Tak berhenti di situ, Musk juga menuding bahwa tanpa dukungan dirinya, Trump tak akan memenangkan pemilu. Dalam unggahan lain, ia mengklaim telah menyumbang hampir US$300 juta untuk kampanye Trump dan Partai Republik.
"Tanpa saya, Trump pasti kalah. Betapa tak tahu berterima kasihnya dia," tulis Musk.
Ia juga mengecam kebijakan tarif Trump, menyebutnya berpotensi mendorong Amerika ke dalam resesi di akhir tahun ini.
Ancaman Trump memang bakal berdampak luas karena perusahaan-perusahaan Musk seperti Tesla, SpaceX, dan Starlink memiliki kontrak besar dengan pemerintah AS. Musk bahkan mengumumkan bahwa ia akan mulai menghentikan operasi pesawat luar angkasa Dragon, satu-satunya wahana AS yang mampu mengirim astronaut ke Stasiun Luar Angkasa Internasional (ISS).
"Ini akan menjadi gangguan besar dalam program luar angkasa AS," kata seorang pejabat anonim di NASA.
Sudah Diprediksi
Banyak pengamat menilai keretakan ini hanya soal waktu. Keduanya sama-sama memiliki ego besar, gaya komunikasi yang agresif, dan kecenderungan menyampaikan pesan langsung di media sosial. Namun eskalasi kali ini tergolong luar biasa, mengingat hanya enam hari lalu, Trump dan Musk tampil bersama di Gedung Putih dalam konferensi pers yang saling memuji.

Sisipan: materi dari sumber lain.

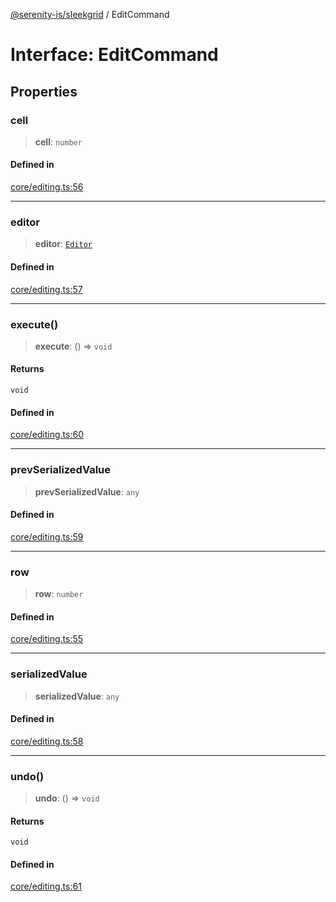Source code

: [@serenity-is/sleekgrid](../README.md) / EditCommand

# Interface: EditCommand

## Properties

### cell

> **cell**: `number`

#### Defined in

[core/editing.ts:56](https://github.com/serenity-is/sleekgrid/blob/master/src/core/editing.ts#L56)

***

### editor

> **editor**: [`Editor`](Editor.md)

#### Defined in

[core/editing.ts:57](https://github.com/serenity-is/sleekgrid/blob/master/src/core/editing.ts#L57)

***

### execute()

> **execute**: () => `void`

#### Returns

`void`

#### Defined in

[core/editing.ts:60](https://github.com/serenity-is/sleekgrid/blob/master/src/core/editing.ts#L60)

***

### prevSerializedValue

> **prevSerializedValue**: `any`

#### Defined in

[core/editing.ts:59](https://github.com/serenity-is/sleekgrid/blob/master/src/core/editing.ts#L59)

***

### row

> **row**: `number`

#### Defined in

[core/editing.ts:55](https://github.com/serenity-is/sleekgrid/blob/master/src/core/editing.ts#L55)

***

### serializedValue

> **serializedValue**: `any`

#### Defined in

[core/editing.ts:58](https://github.com/serenity-is/sleekgrid/blob/master/src/core/editing.ts#L58)

***

### undo()

> **undo**: () => `void`

#### Returns

`void`

#### Defined in

[core/editing.ts:61](https://github.com/serenity-is/sleekgrid/blob/master/src/core/editing.ts#L61)
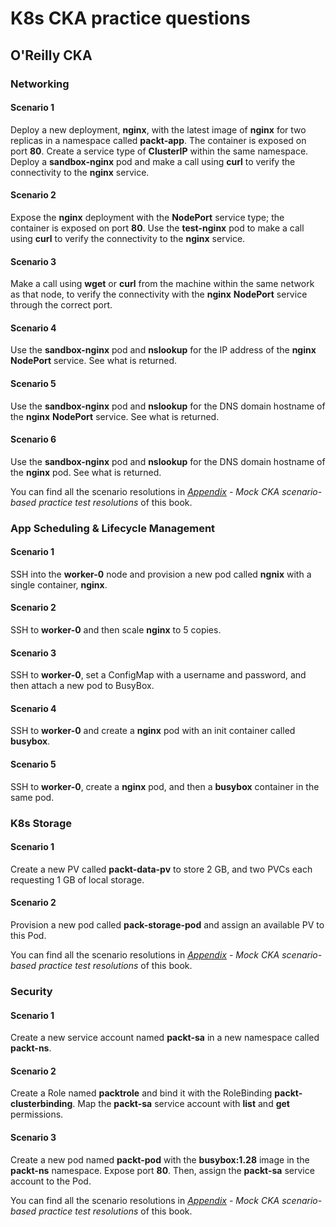 # K8s CKA practice questions

## O'Reilly CKA

### **Networking**

#### Scenario 1 

Deploy a new deployment, **nginx**, with the latest image of **nginx** for two replicas in a namespace called **packt-app**. The container is exposed on port **80**. Create a service type of **ClusterIP** within the same namespace. Deploy a **sandbox-nginx** pod and make a call using **curl** to verify the connectivity to the **nginx** service. 

#### Scenario 2

Expose the **nginx** deployment with the **NodePort** service type; the container is exposed on port **80**. Use the **test-nginx** pod to make a call using **curl** to verify the connectivity to the **nginx** service. 

#### Scenario 3

Make a call using **wget** or **curl** from the machine within the same network as that node, to verify the connectivity with the **nginx** **NodePort** service through the correct port. 

#### Scenario 4

Use the **sandbox-nginx** pod and **nslookup** for the IP address of the **nginx** **NodePort** service. See what is returned. 

#### Scenario 5

Use the **sandbox-nginx** pod and **nslookup** for the DNS domain hostname of the **nginx** **NodePort** service. See what is returned. 

#### Scenario 6

Use the **sandbox-nginx** pod and **nslookup** for the DNS domain hostname of the **nginx** pod. See what is returned. 

You can find all the scenario resolutions in [*Appendix*](https://learning.oreilly.com/library/view/certified-kubernetes-administrator/9781803238265/B18201_Appendix_A.xhtml#_idTextAnchor386) *- Mock CKA scenario-based practice test resolutions* of this book.

### **App Scheduling & Lifecycle Management**

#### Scenario 1

SSH into the **worker-0** node and provision a new pod called **ngnix** with a single container, **nginx**.

#### Scenario 2

SSH to **worker-0** and then scale **nginx** to 5 copies. 

#### Scenario 3

SSH to **worker-0**, set a ConfigMap with a username and password, and then attach a new pod to BusyBox. 

#### Scenario 4

SSH to **worker-0** and create a **nginx** pod with an init container called **busybox**.

#### Scenario 5

SSH to **worker-0**, create a **nginx** pod, and then a **busybox** container in the same pod.



### K8s Storage

#### Scenario 1

Create a new PV called **packt-data-pv** to store 2 GB, and two PVCs each requesting 1 GB of local storage. 

#### Scenario 2

Provision a new pod called **pack-storage-pod** and assign an available PV to this Pod.

You can find all the scenario resolutions in [*Appendix*](https://learning.oreilly.com/library/view/certified-kubernetes-administrator/9781803238265/B18201_Appendix_A.xhtml#_idTextAnchor386) *- Mock CKA scenario-based practice test resolutions* of this book.



### Security

#### Scenario 1 

Create a new service account named **packt-sa** in a new namespace called **packt-ns**. 

#### Scenario 2

Create a Role named **packtrole** and bind it with the RoleBinding **packt-clusterbinding**. Map the **packt-sa** service account with **list** and **get** permissions.

#### Scenario 3 

Create a new pod named **packt-pod** with the **busybox:1.28** image in the **packt-ns** namespace. Expose port **80**. Then, assign the **packt-sa** service account to the Pod. 

You can find all the scenario resolutions in [*Appendix*](https://learning.oreilly.com/library/view/certified-kubernetes-administrator/9781803238265/B18201_Appendix_A.xhtml#_idTextAnchor386) *- Mock CKA scenario-based practice test resolutions* of this book.
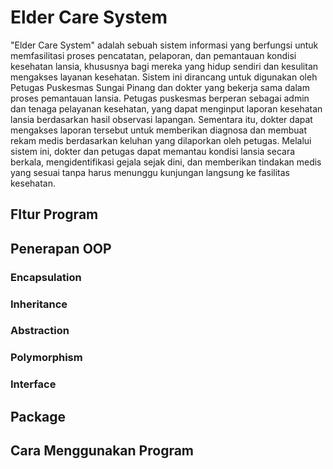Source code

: # Elder Care System

"Elder Care System" adalah sebuah sistem informasi yang berfungsi untuk memfasilitasi proses pencatatan, pelaporan, dan pemantauan kondisi kesehatan lansia, khususnya bagi mereka yang hidup sendiri dan kesulitan mengakses layanan kesehatan. Sistem ini dirancang untuk digunakan oleh Petugas Puskesmas Sungai Pinang dan dokter yang bekerja sama dalam proses pemantauan lansia. Petugas puskesmas berperan sebagai admin dan tenaga pelayanan kesehatan, yang dapat menginput laporan kesehatan lansia berdasarkan hasil observasi lapangan. Sementara itu, dokter dapat mengakses laporan tersebut untuk memberikan diagnosa dan membuat rekam medis berdasarkan keluhan yang dilaporkan oleh petugas. Melalui sistem ini, dokter dan petugas dapat memantau kondisi lansia secara berkala, mengidentifikasi gejala sejak dini, dan memberikan tindakan medis yang sesuai tanpa harus menunggu kunjungan langsung ke fasilitas kesehatan.

## **FItur Program**

## **Penerapan OOP**

### **Encapsulation**

### **Inheritance**

### **Abstraction**

### **Polymorphism**

### **Interface**

## **Package**

## **Cara Menggunakan Program**

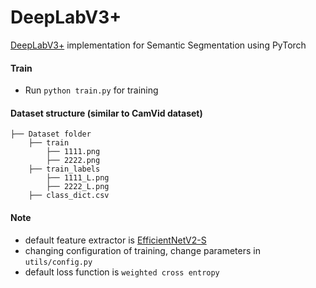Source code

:# DeepLabV3+

[DeepLabV3+](https://arxiv.org/pdf/1802.02611.pdf) implementation for Semantic Segmentation using PyTorch

#### Train
* Run `python train.py` for training

#### Dataset structure (similar to CamVid dataset)
    ├── Dataset folder 
        ├── train
            ├── 1111.png
            ├── 2222.png
        ├── train_labels
            ├── 1111_L.png
            ├── 2222_L.png
        ├── class_dict.csv
 
#### Note 
* default feature extractor is [EfficientNetV2-S](https://arxiv.org/pdf/2104.00298.pdf)
* changing configuration of training, change parameters in `utils/config.py`
* default loss function is `weighted cross entropy`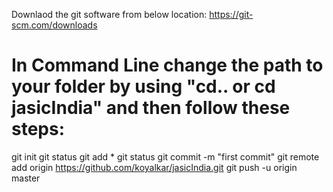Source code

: Downlaod the git software from below location:
https://git-scm.com/downloads

# In Command Line change the path to your folder by using "cd.. or cd jasicIndia" and then follow these steps:

git init
git status
git add *
git status
git commit -m "first commit"
git remote add origin https://github.com/koyalkar/jasicIndia.git
git push -u origin master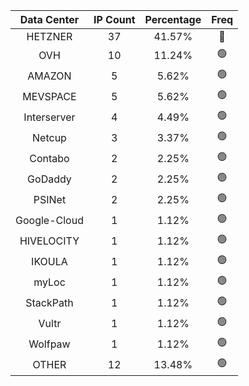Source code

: | Data Center | IP Count | Percentage | Freq |
|:------------:|:--------:|:-----------:|:-----:|
| HETZNER | 37 | 41.57% | 🔴 |
| OVH | 10 | 11.24% | 🟢 |
| AMAZON | 5 | 5.62% | 🟢 |
| MEVSPACE | 5 | 5.62% | 🟢 |
| Interserver | 4 | 4.49% | 🟢 |
| Netcup | 3 | 3.37% | 🟢 |
| Contabo | 2 | 2.25% | 🟢 |
| GoDaddy | 2 | 2.25% | 🟢 |
| PSINet | 2 | 2.25% | 🟢 |
| Google-Cloud | 1 | 1.12% | 🟢 |
| HIVELOCITY | 1 | 1.12% | 🟢 |
| IKOULA | 1 | 1.12% | 🟢 |
| myLoc | 1 | 1.12% | 🟢 |
| StackPath | 1 | 1.12% | 🟢 |
| Vultr | 1 | 1.12% | 🟢 |
| Wolfpaw | 1 | 1.12% | 🟢 |
| OTHER | 12 | 13.48% | 🟢 |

Musk sebelumnya menjabat sebagai Kepala Departemen Efisiensi Pemerintahan, sebuah jabatan strategis yang ia gunakan untuk mendorong pemangkasan belanja federal dan pengurangan birokrasi. Namun kebijakannya memicu konflik dengan sejumlah menteri kabinet dan merusak hubungan internal.
"Lihat, saya dan Elon punya hubungan yang luar biasa. Tapi saya tidak tahu apakah itu masih berlaku," kata Trump di hadapan pers.
Puncak konflik dimulai saat Musk mengkritik keras RUU pajak dan belanja yang diusulkan Trump, menyebutnya undang-undang menjijikkan yang bisa menambah utang nasional antara US$2,4-US$5 triliun.
Trump menuding Musk hanya marah karena RUU itu menghapus insentif pajak untuk kendaraan listrik. "Dia hanya kecewa karena kehilangan keuntungan dari kredit pajak mobil listrik," kata Trump.
Namun Musk membantah, menyatakan bahwa ia tidak keberatan insentif itu dihapus selama "gunungan pemborosan anggaran" juga dihapus. Ia bahkan membuat jajak pendapat untuk 220 juta pengikutnya: "Sudah waktunya buat partai politik baru yang mewakili 80% rakyat di tengah?"
Implikasi Politik dan Ekonomi
Keretakan ini dinilai bisa berdampak besar terhadap peluang Partai Republik dalam pemilu sela mendatang. Musk bukan hanya donatur utama, tetapi juga penghubung Trump dengan miliarder Silicon Valley. Ia juga memiliki pengaruh raksasa di dunia maya.
Sementara itu, meningkatnya fokus Musk pada politik memicu protes di berbagai pabrik Tesla dan membuat investor khawatir bahwa perhatian sang CEO terlalu terpecah, menyebabkan penurunan penjualan global.
"Kerugian hari ini hanya awal. Jika perang dingin antara Trump dan Musk terus berlanjut, sektor teknologi dan luar angkasa AS bisa terguncang," ujar analis pasar dari Global Guardian, Zev Faintuch.
Belum jelas apakah konflik ini akan mereda atau justru meningkat. Namun satu hal pasti: perpecahan antara Trump dan Musk akan menjadi sorotan utama dunia bisnis, politik, dan teknologi dalam waktu lama.
Musk menutup salah satu unggahannya dengan kutipan retoris: "Dulu dia mengecam pemborosan pemerintah. Di mana orang itu sekarang?" - menyiratkan bahwa bahkan di era kekuasaan, seseorang bisa kehilangan prinsipnya.